Jennie saçlarını arkaya savurup burun kıvırdı. "Az bile yaptım Lalisa Manoban."
"Bugün biraz fazla 've' kelimesini kullanmıyor muyuz sence? O sözcükten soğudum resmen." Gülümseyerek az ileride oturup kulaklık takan Cha Young'u süzerek aniden bağırdım ve koşmaya başladım. Gerçi bir ayağım sakatken buna nasıl koşmak denirdi orası belirsiz.
"Seni seviyorum JenJen, lütfen beni affet."
Cha Young'un masasına kendimi fırlatır gibi paldır küldür oturduğumda irkilerek şaşkın bakışlarını üzerime dikmişti.

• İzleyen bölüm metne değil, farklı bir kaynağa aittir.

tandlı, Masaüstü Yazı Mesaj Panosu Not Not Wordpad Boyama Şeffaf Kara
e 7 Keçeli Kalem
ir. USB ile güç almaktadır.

Aslında iyi kızdı. Ama herkesin anlaşamadığı birisi illaki olurdu.
Mesela benimki dünden itibaren Jungkook'tu.
"Merhaba Cha Young." Uzanıp kızın kulaklığını kulağından çekerek çıkardım. Bu sırada Jennie'de masaya varmış ukala bir tavırla Cha Young'a bakmadan yanıma oturmuştu. Ah, hava çok güzel değil miydi bugün? Ama sanarım yakında iki kuzgun boğa gibi bakan kız kavgasında arada karışıp geberecektim.
"Senin burada ne işin var?" Cha Young sinirle direk konuya girdiğinde Jennie keskin bakışlarından ona fırlatarak saçlarını arkaya savurmuştu.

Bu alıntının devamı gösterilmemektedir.